Press Release: The Deeper Shadow of the Doctors’ Strike

[Thursday 7 January 2016]

Doctors for the NHS supports the juniors in anything they do to keep our patients safe and the NHS from being broken apart. DFNHS sees a clear danger in the public not seeing beyond the inevitable inconvenience any strike must bring. The context is vital, and the government will be doing all it can to turn the minds of the public from it.

Doctors for the NHS, which has been campaigning against the privatization of the NHS since the 1970s (then as the NHS Consultants’ Association), sounds a note of caution over the forthcoming strike action, in pointing out salient facts that the government would prefer were glossed over if any action goes ahead.

Dr Eric Watts is Doctors for the NHS’s Chair and a consultant haematologist:

“The NHS has to work to the highest possible standards; everyone is agreed on that. So a career in the NHS means developing doctors’ talents and abilities to the full.
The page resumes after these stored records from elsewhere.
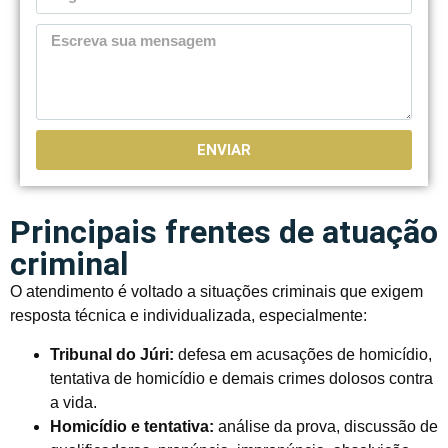
ENVIAR
Principais frentes de atuação
criminal
O atendimento é voltado a situações criminais que exigem
resposta técnica e individualizada, especialmente:
Tribunal do Júri:
defesa em acusações de homicídio,
tentativa de homicídio e demais crimes dolosos contra
a vida.
Homicídio e tentativa:
análise da prova, discussão de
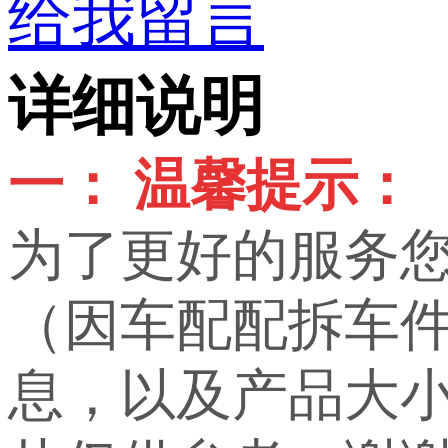
给我留言
详细说明
一： 温馨提示：
为了更好的服务
（因车配配拆车
息，以及产品大小，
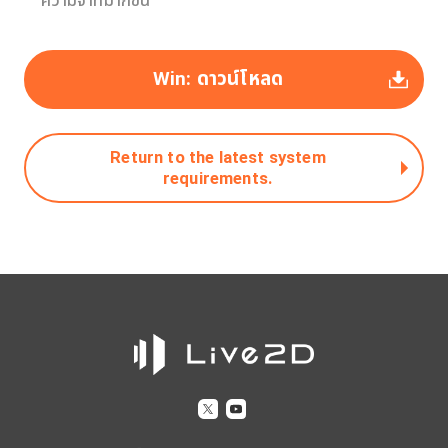
ความจำที่มากขึ้น
Win: ดาวน์โหลด
Return to the latest system
requirements.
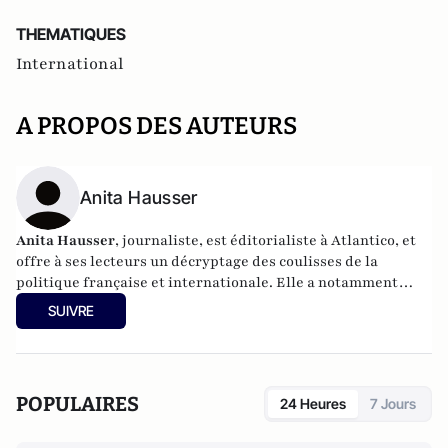
THEMATIQUES
International
A PROPOS DES AUTEURS
Anita Hausser
Anita Hausser
, journaliste, est éditorialiste à Atlantico, et
offre à ses lecteurs un décryptage des coulisses de la
politique française et internationale. Elle a notamment
publié
Sarkozy, itinéraire d'une ambition
(Editions
SUIVRE
l'Archipel, 2003). Elle a également réalisé les documentaires
Femme députée, un homme comme les autres ?
(2014) et
Bruno Le Maire, l'Affranchi
(2015).
POPULAIRES
24 Heures
7 Jours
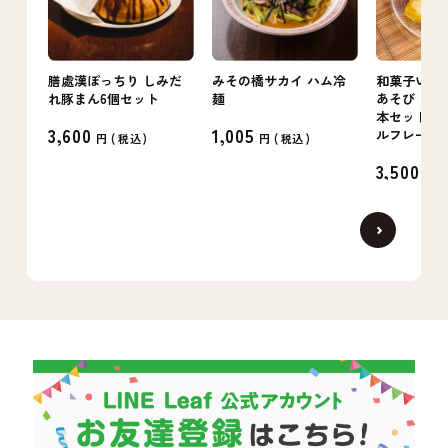
膳處漢ぽっちり しみだ
みその橋サカイ ハム冷
和菓子いけ
れ豚まん6個セット
麺
あそび（葛ス
本セット〜L
3,600
1,005
ルフレーバ
円 (
税込
)
円 (
税込
)
3,500
円 (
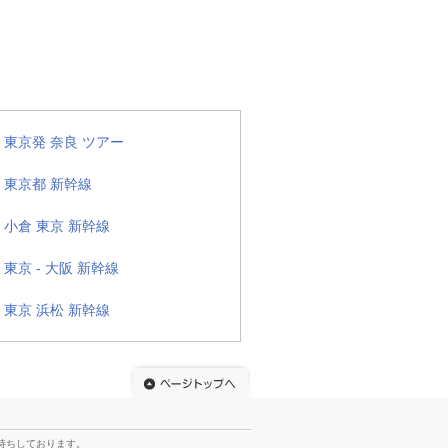
東京発 奈良 ツアー
東京都 新幹線
小倉 東京 新幹線
東京 - 大阪 新幹線
東京 浜松 新幹線
待ちしております。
This means a career in training which gives them learning experience with adequate http://buytramadolbest.com time for professional growth – a reflective process with senior support and not being exploited. By imposing this contract on the juniors, Hunt threatens that vital need. That is what is at stake. Not some vague, Holy Grail of ’24-hour service’, which this is not about at all.”

His views were echoed by Dr Peter Fisher, Doctors for the NHS’s President and a retired consultant:

“We think it is important to remember that the junior doctors, and the consultants supporting them and covering their absence to maintain patient safety, are in a far better position to understand the effects of the proposed contract than someone in Whitehall. That the instigator of the dispute was Hunt, by threatening to impose a new contract which had not been agreed. And that he has never explained how this contract would improve services but appears to be imposing it and provoking a damaging dispute in pursuit of an ill-thought through and undefined manifesto promise of a ‘7 day service’ – which the NHS already provides for emergency cases and always has.”